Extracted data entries

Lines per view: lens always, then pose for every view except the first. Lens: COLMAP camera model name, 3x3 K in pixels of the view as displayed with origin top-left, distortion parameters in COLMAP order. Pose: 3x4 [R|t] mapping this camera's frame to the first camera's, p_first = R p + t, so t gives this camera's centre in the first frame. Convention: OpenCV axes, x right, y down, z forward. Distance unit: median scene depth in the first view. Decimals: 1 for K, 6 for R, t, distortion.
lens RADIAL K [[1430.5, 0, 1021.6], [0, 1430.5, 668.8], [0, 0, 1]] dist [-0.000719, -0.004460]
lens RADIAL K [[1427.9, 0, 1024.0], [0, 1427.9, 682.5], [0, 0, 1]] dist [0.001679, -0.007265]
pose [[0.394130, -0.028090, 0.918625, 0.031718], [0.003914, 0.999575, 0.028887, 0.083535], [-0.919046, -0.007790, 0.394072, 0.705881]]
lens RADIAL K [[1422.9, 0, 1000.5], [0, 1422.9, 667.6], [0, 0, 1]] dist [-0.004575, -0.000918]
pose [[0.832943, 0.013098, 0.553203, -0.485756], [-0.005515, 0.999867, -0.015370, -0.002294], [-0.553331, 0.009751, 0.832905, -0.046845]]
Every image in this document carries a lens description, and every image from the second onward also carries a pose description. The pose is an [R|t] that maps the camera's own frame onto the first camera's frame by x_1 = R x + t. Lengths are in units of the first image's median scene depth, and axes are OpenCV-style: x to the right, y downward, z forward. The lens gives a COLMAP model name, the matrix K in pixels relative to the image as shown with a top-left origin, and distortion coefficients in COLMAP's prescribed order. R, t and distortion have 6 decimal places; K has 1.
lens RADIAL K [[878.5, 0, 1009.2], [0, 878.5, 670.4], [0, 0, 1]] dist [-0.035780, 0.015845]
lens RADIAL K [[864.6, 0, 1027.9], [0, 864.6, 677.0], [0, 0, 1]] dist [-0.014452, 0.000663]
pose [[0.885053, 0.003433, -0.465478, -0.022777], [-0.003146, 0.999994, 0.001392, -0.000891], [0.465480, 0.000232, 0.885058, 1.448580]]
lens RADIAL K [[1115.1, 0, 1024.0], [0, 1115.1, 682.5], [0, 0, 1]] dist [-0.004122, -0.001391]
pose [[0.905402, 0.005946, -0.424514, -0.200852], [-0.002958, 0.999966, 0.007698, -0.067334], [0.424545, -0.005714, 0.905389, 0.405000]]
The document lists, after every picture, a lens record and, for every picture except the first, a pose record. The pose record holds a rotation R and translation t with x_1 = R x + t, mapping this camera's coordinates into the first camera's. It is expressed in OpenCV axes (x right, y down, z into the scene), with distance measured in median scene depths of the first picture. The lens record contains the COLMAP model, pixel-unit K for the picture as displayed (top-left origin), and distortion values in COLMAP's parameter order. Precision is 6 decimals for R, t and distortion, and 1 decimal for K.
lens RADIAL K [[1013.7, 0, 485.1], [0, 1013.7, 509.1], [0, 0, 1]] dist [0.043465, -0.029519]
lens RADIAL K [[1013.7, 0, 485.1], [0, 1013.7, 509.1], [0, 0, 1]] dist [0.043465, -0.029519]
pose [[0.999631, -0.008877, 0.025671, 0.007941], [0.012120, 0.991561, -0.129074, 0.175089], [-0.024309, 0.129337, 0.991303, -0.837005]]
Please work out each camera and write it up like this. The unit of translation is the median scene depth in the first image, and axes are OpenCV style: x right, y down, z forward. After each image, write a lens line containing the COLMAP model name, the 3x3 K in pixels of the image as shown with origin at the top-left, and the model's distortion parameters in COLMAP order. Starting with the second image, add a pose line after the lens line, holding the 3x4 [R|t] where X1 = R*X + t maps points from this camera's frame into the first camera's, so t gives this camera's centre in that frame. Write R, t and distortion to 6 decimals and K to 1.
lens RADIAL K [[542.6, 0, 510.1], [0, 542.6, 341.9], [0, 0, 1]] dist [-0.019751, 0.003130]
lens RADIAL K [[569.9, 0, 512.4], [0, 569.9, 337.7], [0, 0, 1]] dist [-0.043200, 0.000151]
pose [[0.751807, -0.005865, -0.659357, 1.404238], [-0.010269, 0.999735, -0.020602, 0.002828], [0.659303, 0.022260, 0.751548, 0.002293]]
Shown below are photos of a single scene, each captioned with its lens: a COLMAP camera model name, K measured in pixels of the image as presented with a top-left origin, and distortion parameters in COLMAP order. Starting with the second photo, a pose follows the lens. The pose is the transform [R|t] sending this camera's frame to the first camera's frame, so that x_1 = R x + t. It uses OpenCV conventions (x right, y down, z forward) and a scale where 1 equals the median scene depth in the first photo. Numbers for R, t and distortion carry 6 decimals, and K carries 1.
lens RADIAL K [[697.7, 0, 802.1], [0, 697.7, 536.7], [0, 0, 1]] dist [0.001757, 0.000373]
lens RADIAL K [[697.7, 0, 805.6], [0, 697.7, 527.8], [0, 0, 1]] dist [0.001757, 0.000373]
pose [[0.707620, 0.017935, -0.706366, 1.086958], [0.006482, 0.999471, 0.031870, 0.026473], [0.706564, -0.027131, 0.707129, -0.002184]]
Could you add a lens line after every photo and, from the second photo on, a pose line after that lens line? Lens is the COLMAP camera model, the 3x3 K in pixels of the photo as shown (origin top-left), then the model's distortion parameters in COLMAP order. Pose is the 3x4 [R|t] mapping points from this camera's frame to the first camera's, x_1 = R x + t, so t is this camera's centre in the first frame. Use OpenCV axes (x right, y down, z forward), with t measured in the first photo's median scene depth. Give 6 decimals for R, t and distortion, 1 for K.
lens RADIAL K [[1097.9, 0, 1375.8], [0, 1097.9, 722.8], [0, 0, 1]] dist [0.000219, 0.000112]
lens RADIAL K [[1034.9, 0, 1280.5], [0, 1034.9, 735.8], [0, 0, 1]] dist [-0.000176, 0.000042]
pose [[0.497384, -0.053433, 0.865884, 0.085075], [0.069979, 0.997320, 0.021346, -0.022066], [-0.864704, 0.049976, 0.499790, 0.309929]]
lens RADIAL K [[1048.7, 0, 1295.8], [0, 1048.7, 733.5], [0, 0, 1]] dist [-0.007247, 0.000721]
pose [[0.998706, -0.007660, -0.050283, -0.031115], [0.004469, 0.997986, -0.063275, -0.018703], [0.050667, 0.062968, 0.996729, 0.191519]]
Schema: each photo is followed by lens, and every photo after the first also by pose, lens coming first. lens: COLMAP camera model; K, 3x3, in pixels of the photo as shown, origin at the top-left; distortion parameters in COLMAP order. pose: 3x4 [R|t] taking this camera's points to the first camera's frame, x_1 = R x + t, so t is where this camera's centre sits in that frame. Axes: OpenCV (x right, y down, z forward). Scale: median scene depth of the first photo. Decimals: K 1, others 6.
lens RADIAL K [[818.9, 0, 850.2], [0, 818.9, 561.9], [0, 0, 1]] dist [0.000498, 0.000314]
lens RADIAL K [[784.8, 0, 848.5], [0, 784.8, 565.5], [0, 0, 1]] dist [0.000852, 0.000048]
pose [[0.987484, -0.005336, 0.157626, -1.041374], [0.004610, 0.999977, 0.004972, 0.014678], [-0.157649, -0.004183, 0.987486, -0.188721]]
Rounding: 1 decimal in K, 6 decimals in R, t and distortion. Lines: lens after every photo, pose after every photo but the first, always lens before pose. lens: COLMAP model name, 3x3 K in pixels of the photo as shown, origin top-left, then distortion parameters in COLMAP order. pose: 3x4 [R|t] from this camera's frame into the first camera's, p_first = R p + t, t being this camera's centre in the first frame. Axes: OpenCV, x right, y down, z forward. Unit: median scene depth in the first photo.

** Goal of the exercise **
Update the lines starting at the one that contains "Every image in" and ending with the one that contains "-0.005714, 0.905389, 0.405000]]", replacing "decimal places" with "digits" and leaving everything else unchanged.

** Answer box **
Every image in this document carries a lens description, and every image from the second onward also carries a pose description. The pose is an [R|t] that maps the camera's own frame onto the first camera's frame by x_1 = R x + t. Lengths are in units of the first image's median scene depth, and axes are OpenCV-style: x to the right, y downward, z forward. The lens gives a COLMAP model name, the matrix K in pixels relative to the image as shown with a top-left origin, and distortion coefficients in COLMAP's prescribed order. R, t and distortion have 6 digits; K has 1.
lens RADIAL K [[878.5, 0, 1009.2], [0, 878.5, 670.4], [0, 0, 1]] dist [-0.035780, 0.015845]
lens RADIAL K [[864.6, 0, 1027.9], [0, 864.6, 677.0], [0, 0, 1]] dist [-0.014452, 0.000663]
pose [[0.885053, 0.003433, -0.465478, -0.022777], [-0.003146, 0.999994, 0.001392, -0.000891], [0.465480, 0.000232, 0.885058, 1.448580]]
lens RADIAL K [[1115.1, 0, 1024.0], [0, 1115.1, 682.5], [0, 0, 1]] dist [-0.004122, -0.001391]
pose [[0.905402, 0.005946, -0.424514, -0.200852], [-0.002958, 0.999966, 0.007698, -0.067334], [0.424545, -0.005714, 0.905389, 0.405000]]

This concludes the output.